Personal information
- Date of birth: 27 October 2000 (age 25)
- Place of birth: Liège, Belgium
- Height: 1.67 m (5 ft 6 in)
- Position: Left-back

Team information
- Current team: RAAL La Louvière
- Number: 5

Senior career*
- Years: Team / Apps / (Gls)
- 2019–2021: Anderlecht / 1 / (0)
- 2020–2021: → RKC Waalwijk (loan) / 21 / (0)
- 2021–2024: RKC Waalwijk / 55 / (1)
- 2024–2025: PEC Zwolle / 11 / (0)
- 2025–: RAAL La Louvière / 26 / (1)

International career
- 2016: Belgium U16 / 4 / (0)
- 2016–2017: Belgium U17 / 8 / (0)
- 2017–2018: Belgium U18 / 7 / (0)
- 2018–2019: Belgium U19 / 7 / (1)

= Thierry Lutonda =

Belgian footballer (born 2000)

Thierry Lutonda (born 27 October 2000) is a Belgian professional footballer who plays as a left-back for Belgian Pro League club RAAL La Louvière.

==Club career==

In November 2016, Lutonda signed his first professional contract with Anderlecht. On 12 March 2019, he signed a three-year contract with the club until 2022. He made his professional debut for Anderlecht in a 2–1 Belgian First Division A defeat against Oostende on 28 July 2019.

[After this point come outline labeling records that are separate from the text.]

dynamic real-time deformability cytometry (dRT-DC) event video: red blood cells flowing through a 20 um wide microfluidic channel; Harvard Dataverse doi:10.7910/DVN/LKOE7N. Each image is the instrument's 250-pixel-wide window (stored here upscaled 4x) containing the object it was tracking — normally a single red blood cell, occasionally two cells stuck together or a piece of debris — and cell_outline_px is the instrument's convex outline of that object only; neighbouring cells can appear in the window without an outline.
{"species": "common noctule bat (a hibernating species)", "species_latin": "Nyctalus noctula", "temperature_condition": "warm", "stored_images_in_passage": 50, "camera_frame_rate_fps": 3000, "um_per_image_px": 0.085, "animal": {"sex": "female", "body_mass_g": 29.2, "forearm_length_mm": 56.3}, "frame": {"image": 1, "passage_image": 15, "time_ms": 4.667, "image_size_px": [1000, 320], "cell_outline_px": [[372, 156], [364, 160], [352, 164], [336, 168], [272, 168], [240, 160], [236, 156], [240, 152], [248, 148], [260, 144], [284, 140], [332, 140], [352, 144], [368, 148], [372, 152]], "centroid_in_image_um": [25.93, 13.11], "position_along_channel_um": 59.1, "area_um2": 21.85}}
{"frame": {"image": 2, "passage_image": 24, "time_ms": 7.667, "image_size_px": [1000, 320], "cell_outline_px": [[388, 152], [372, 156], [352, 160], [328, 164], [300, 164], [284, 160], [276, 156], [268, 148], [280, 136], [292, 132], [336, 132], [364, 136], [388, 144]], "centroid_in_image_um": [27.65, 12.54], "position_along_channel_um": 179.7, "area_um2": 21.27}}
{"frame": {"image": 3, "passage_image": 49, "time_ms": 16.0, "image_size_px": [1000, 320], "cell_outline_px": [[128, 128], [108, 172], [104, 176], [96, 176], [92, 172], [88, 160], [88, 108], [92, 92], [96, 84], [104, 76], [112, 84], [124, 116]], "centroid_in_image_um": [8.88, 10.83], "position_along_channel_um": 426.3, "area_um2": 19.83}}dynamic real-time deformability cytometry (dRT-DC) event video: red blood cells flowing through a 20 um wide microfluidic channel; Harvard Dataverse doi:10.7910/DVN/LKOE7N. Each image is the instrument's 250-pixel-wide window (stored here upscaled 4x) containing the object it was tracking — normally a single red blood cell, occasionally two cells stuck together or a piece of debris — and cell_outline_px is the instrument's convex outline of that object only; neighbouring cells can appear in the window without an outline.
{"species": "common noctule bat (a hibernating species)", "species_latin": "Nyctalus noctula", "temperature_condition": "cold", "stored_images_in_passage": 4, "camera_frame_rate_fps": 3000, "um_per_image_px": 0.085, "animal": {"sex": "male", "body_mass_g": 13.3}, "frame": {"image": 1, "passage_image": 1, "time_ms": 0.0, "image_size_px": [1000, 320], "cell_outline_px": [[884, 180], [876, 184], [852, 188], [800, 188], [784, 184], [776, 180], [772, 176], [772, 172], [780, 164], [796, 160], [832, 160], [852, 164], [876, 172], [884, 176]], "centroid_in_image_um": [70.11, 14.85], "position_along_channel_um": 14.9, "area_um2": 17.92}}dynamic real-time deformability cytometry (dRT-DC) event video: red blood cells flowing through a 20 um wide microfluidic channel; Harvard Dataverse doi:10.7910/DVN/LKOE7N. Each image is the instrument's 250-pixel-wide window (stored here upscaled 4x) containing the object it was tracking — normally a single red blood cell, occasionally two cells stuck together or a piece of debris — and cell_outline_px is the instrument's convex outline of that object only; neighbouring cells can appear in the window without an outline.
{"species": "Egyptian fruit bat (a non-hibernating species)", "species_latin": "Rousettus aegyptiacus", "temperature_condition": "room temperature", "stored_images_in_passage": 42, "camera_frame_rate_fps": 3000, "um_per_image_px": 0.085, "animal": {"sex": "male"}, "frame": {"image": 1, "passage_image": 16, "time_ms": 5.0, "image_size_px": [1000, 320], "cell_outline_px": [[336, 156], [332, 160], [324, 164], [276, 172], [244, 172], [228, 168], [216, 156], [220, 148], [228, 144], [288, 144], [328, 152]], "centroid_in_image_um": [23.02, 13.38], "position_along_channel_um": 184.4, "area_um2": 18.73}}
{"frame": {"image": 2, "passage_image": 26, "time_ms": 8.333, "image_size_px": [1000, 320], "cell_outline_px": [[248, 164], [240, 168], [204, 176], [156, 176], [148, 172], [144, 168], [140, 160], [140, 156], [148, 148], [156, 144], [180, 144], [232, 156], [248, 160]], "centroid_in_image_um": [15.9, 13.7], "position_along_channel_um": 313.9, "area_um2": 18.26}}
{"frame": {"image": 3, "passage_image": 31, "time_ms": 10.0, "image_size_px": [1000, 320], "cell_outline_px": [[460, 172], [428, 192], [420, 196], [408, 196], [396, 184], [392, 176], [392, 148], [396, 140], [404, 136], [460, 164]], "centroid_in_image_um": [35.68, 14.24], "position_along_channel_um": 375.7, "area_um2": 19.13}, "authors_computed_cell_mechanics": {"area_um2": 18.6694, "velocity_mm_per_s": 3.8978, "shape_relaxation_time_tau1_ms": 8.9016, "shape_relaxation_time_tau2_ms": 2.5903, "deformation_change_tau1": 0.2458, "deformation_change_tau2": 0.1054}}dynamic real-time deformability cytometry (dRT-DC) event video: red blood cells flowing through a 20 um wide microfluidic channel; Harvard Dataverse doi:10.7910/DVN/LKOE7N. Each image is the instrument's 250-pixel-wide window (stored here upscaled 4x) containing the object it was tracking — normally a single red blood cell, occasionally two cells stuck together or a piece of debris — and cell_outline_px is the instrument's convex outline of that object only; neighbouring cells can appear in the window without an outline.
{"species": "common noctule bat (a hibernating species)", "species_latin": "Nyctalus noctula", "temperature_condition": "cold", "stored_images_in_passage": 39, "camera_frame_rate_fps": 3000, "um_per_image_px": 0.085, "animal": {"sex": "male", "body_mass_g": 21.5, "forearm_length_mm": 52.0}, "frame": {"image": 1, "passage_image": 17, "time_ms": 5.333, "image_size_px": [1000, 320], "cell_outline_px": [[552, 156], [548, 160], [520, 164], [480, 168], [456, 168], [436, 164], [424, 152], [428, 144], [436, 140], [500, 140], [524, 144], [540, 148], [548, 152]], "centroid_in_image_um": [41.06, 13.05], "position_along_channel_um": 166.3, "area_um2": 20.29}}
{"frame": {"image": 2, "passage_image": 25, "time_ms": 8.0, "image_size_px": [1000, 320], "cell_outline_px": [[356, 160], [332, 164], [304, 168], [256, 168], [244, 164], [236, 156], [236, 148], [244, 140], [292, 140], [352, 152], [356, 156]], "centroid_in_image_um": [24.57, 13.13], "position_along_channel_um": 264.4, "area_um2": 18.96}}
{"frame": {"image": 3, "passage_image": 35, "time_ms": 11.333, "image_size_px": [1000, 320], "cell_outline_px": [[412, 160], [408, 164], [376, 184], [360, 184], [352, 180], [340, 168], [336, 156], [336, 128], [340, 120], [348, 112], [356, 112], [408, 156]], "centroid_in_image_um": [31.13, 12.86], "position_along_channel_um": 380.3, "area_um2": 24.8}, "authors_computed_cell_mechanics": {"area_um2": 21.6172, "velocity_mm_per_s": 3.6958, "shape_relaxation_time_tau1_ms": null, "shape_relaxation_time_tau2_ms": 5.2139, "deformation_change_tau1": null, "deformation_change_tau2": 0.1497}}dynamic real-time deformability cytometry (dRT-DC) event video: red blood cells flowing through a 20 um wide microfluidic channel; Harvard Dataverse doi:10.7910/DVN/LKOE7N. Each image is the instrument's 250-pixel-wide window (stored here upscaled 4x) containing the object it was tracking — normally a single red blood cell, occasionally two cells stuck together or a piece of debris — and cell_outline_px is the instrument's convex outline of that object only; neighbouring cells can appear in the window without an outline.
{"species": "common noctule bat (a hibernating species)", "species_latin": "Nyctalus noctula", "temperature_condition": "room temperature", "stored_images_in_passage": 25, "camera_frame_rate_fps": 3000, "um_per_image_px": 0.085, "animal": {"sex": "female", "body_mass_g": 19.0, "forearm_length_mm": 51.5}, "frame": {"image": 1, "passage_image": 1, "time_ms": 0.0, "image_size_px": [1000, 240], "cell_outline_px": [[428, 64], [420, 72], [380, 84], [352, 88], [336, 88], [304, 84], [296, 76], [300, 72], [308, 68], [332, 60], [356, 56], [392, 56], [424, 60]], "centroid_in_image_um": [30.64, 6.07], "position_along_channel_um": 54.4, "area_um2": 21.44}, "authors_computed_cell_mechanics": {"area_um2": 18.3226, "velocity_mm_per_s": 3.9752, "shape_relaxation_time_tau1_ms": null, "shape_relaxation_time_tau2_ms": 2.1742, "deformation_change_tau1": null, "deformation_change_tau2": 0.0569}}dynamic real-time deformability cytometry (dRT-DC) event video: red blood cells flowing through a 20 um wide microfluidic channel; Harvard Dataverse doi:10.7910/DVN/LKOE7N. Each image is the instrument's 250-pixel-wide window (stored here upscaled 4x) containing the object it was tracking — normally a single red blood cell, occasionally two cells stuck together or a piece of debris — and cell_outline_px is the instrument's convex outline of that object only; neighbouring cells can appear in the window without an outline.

On 9 July 2020, Lutonda joined RKC Waalwijk on a season-long loan. At the end of the 2020–21 season, RKC Waalwijk avoided relegation, and that triggered a clause in the loan contract to make transfer permanent, with the new contract running until 2024.

On 24 May 2024, Lutonda signed a two-year contract with PEC Zwolle, beginning in the 2024–25 season.

On 7 August 2025, Lutonda returned to Belgium to sign for newly promoted RAAL La Louvière on a two-year contract with an option for two additional years.

==Personal life==
Born in Belgium, Lutonda is of Congolese descent.